Like a milder version of pilsner, Kölsch-style beers bring out a more subdued salty sweetness. The Kölsch rounds off the rough edges that sharper pilsners leave behind. The hoppy floral explosion is replaced by an intensification of the fruitiness derived from the yeast, which is only touched when the beer is consumed alone.
Yeast is rich in protein and therefore also in umami. It goes without saying that a yeast hefeweizen goes well with sushi. These beers are light enough to let the dish show through, but have a thick mouth feel that is not unlike the texture of fish. The slight citric acidity reinforces the salty character of the soy sauce. The Clovey spice plays well with the spicy wasabi. The sweetness of wheat and the flavors of banana form a soft bed on which everything rests.
The beers selected by Easy Sushi®
Sam Adams Noble Pils: I can only say “WOW!” The sushi and hop combination creates a festival of flowers in your mouth, while allowing the umami flavors to shine through. Hops and carbonation remove fat from fish, even when spicy mayonnaise is involved.

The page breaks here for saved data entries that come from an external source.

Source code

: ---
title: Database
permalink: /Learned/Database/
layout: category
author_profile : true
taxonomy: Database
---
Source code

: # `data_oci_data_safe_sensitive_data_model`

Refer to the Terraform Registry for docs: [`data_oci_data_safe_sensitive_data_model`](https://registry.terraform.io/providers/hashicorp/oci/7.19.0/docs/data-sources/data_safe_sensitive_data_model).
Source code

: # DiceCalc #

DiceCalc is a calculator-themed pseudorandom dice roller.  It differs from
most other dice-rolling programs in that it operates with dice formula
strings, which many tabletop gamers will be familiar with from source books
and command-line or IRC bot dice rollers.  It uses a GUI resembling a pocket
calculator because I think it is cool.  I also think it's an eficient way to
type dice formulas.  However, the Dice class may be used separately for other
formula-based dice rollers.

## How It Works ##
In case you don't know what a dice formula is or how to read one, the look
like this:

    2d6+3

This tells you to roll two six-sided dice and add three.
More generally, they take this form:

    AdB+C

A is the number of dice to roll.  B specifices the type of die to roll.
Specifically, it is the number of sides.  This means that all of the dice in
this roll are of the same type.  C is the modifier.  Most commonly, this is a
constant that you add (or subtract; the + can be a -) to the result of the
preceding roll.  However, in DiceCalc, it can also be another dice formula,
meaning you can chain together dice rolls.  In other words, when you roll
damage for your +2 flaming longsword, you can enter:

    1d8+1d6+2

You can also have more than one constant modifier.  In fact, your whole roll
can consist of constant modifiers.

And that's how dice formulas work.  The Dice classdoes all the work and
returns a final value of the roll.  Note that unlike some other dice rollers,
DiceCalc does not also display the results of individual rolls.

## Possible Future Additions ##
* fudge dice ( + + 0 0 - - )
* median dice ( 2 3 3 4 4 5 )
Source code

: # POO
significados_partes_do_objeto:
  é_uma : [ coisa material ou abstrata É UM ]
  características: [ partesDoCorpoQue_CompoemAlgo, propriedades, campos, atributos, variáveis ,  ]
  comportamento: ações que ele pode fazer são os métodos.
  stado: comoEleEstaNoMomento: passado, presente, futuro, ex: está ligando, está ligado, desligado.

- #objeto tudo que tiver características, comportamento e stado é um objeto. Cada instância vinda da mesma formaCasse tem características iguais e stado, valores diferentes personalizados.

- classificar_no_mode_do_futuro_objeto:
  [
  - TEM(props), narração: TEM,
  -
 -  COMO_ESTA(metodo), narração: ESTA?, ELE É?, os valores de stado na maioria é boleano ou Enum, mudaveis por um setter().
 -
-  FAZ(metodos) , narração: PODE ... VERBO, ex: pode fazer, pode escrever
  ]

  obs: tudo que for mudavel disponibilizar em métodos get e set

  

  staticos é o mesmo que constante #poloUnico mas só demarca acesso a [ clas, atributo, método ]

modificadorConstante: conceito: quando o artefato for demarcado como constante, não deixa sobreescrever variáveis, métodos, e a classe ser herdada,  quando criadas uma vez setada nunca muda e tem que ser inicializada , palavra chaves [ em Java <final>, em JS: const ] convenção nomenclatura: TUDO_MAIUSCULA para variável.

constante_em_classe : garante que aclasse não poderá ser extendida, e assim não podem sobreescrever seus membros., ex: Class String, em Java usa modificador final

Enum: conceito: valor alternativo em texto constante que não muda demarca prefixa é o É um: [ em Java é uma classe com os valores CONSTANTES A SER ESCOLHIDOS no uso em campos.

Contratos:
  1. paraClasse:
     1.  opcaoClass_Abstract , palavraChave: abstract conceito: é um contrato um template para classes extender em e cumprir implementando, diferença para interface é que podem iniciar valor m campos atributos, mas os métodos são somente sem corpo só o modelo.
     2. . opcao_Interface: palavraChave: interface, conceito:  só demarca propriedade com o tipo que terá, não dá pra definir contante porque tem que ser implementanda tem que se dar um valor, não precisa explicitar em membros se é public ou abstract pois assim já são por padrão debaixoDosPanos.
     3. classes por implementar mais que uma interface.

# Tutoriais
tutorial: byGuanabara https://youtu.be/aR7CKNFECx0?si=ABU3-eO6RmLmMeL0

North Coast Scrimshaw: More moderately hoppy and less bitter, the Scrimshaw allows for a greater interaction between sweet and sweet. However, it remains very hoppy, which gives a pleasant counterpoint to the salty soy sauce. And it holds up well to wasabi.
Sünner Kölsch: This is one of the best Kölsch beers available in the United States. It is delicately balanced, but still firmly bitter. The tasty yeast background brings out a refreshing fruitiness when paired with sushi.
Goose Island Summertime: This one looks more like a slightly fruity pilsner; sharper, sharper, with more hops and less yeast than Sünner Kölsch. Paired with sushi, it gives something between the floral sparkle of a pilsner and the fruity sweetness of a kölsch.
Sierra Nevada Kellerweis: A German style hefeweizen that is fairly balanced between banana and yeast spices. The cloves tone down the wasabi, allowing the earthy and meaty flavors to come through.
New Glarus Dancing Man Wheat: Another balanced hefeweizen, but this one is more alcoholic and thicker on the palate. It goes hand in hand with raw fish with a fatty texture. The sweetness of wheat and the subtle, lemony acidity reinforce the umami. It's a great beer but still light and refreshing.